Ce Peter Pan-là ressemble plus à du Dickens qu’à du Walt Disney, ou même qu’à du J. M. Barrie ; la misère omniprésente sous toutes ses formes et – ce n’est pas illogique, Londres étant avant tout un volume d’exposition, – les personnages particulièrement bavards.
Une fois tenue pour définitivement caduque l’arnaque de la fable sur l’enfance, on peut se concentrer sur l’essentiel ; par exemple commencer par admettre que la série de Loisel est moins l’adaptation du mythe de Peter Pan que sa réécriture, son exploration. Dès le premier tome, l’auteur fouille dans les zones sombres de l’intrigue, et généralise à tout le récit l’ambiguïté qu’on ne trouvait, à l’origine, que dans le personnage principal, héros auto-proclamé ou tyran rêvé, pré-adolescent mythomane ou enfant livré à lui-même – ceci n’empêchant pas cela.
On admettra par ailleurs que Loisel est un grand coloriste jusque dans ses imperfections.
Et on imagine l’embarras de l’adulte qui aura offert cet album à un écolier sur la foi du titre et se retrouvera à devoir lui expliquer ce que sont l’alcoolisme, la prostitution et la « grosse flûte » de la planche 25… Avec le recul, et tout ceci dit sans portée péjorative, le trait de l’auteur accuse le style de ces bandes dessinées pour pré-adolescents des années 1990. (J’ai été pré-adolescent dans les années 1990, je sais de quoi je cause. J’ai découvert les Peter Pan de Loisel à cet âge.)

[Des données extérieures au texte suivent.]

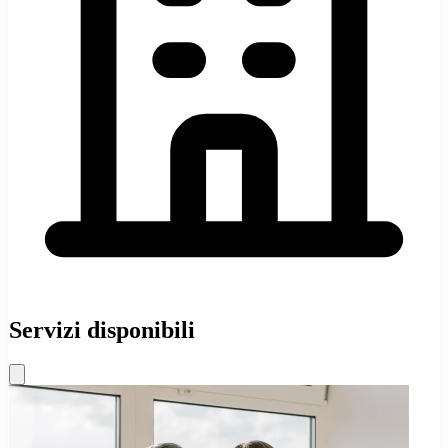
Servizi disponibili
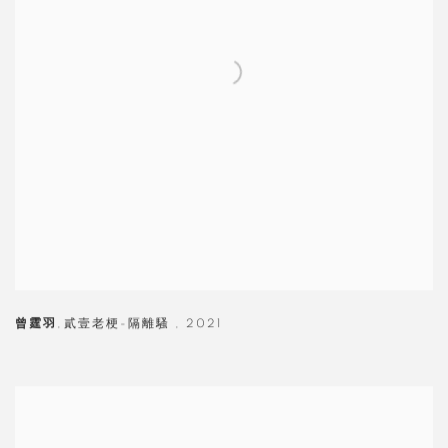
曾霆羽
,
貳壹老梗-隔離騷
,
2021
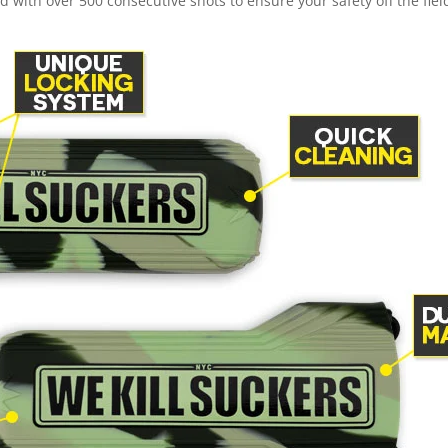
 with over 500 consecutive shots to ensure your safety off the fiel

À l’avenant, le système de personnages annexes qui gravite autour de Peter offre une frontière claire entre bien et mal – en tout cas pour les personnages londoniens : une bande d’« amis » plus ou moins sous domination, un croquemitaine annonciateur de Crochet et emblématique d’une collectivité d’adultes malveillants et foncièrement incompréhensifs, et un gentil grand-père adoptif. Pas terrible, d’ailleurs, ce Mr. Kundal : on comprendra son rôle plus tard, mais on en vient comme le Manchot et Ripley à se demander ce que « le vieux » trouve à Peter. (Quant à la figure maternelle, sans doute la plus grande réussite de cette série, j’y reviendrai plus tard et plus en détails.)
Ceci dit, tout cela s’applique à une intrigue et à un propos qui, répétons-le, ne s’adressent pas aux enfants. Du coup, comment lire les propos de Kundal (planches 8-9 et 19-21) ? Au premier degré, comme une morale au service du pouvoir des fables ? Comme les maigres lumières d’un récit extrêmement sombre ? Les ratiocinations d’un vieillard dépassé ? De fait, il serait tentant d’y voir une concession au monde merveilleux de Disney, je préfère y lire l’annonce de la fin d’un univers.

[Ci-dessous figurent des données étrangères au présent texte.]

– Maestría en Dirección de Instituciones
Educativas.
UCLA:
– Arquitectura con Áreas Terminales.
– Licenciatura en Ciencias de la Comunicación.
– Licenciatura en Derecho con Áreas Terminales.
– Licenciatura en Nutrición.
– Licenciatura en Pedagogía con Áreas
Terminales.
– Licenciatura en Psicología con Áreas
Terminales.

Le livre de mythologie grecque transmis à Peter reste le symbole de son enfance indépassable – dans ce que le terme implique d’innocence et de régression, enfantin et puéril. Mais aussi, quoi que l’on pense du contenu de ce Peter Pan, le procédé – le livre de mythologie dans le livre explorant un mythe – est de ceux qui donnent sa richesse à toute œuvre, comme l’enseigne de la Mermaid’s Tavern (planche 8) annonce la suite du récit, comme le parallèle esquissé entre Ulysse, Peter et son père : la navigation, le Peter conteur de la scène d’ouverture, le livre de mythologie. Et peut-être le récit de Thésée que Peter commence à lire à un hibou est-il la version de Nathaniel Hawthorne, dont l’édition française par l’École des Loisirs, sous le titre le Minotaure, a été illustrée par Loisel.